__Task objective__.
Reproduce the text of every record below line by line, without changing any words. Leave the pictures out of your answer.

__Dataset excerpts__.
|---|

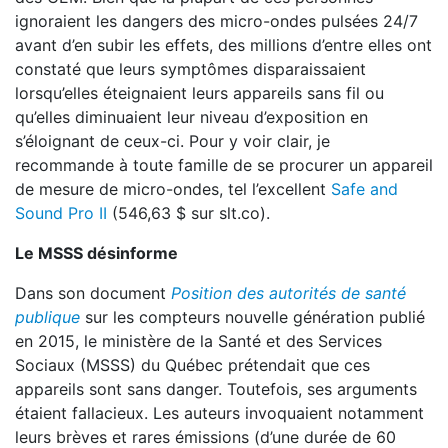
ignoraient les dangers des micro-ondes pulsées 24/7
avant d’en subir les effets, des millions d’entre elles ont
constaté que leurs symptômes disparaissaient
lorsqu’elles éteignaient leurs appareils sans fil ou
qu’elles diminuaient leur niveau d’exposition en
s’éloignant de ceux-ci. Pour y voir clair, je
recommande à toute famille de se procurer un appareil
de mesure de micro-ondes, tel l’excellent
Safe and
Sound Pro II
(546,63 $ sur slt.co).
Le MSSS désinforme
Dans son document
Position des autorités de santé
publique
sur les compteurs nouvelle génération publié
en 2015, le ministère de la Santé et des Services
Sociaux (MSSS) du Québec prétendait que ces
appareils sont sans danger. Toutefois, ses arguments
étaient fallacieux. Les auteurs invoquaient notamment
leurs brèves et rares émissions (d’une durée de 60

|---|

__Response to this task__.
ignoraient les dangers des micro-ondes pulsées 24/7
avant d’en subir les effets, des millions d’entre elles ont
constaté que leurs symptômes disparaissaient
lorsqu’elles éteignaient leurs appareils sans fil ou
qu’elles diminuaient leur niveau d’exposition en
s’éloignant de ceux-ci. Pour y voir clair, je
recommande à toute famille de se procurer un appareil
de mesure de micro-ondes, tel l’excellent
Safe and
Sound Pro II
(546,63 $ sur slt.co).
Le MSSS désinforme
Dans son document
Position des autorités de santé
publique
sur les compteurs nouvelle génération publié
en 2015, le ministère de la Santé et des Services
Sociaux (MSSS) du Québec prétendait que ces
appareils sont sans danger. Toutefois, ses arguments
étaient fallacieux. Les auteurs invoquaient notamment
leurs brèves et rares émissions (d’une durée de 60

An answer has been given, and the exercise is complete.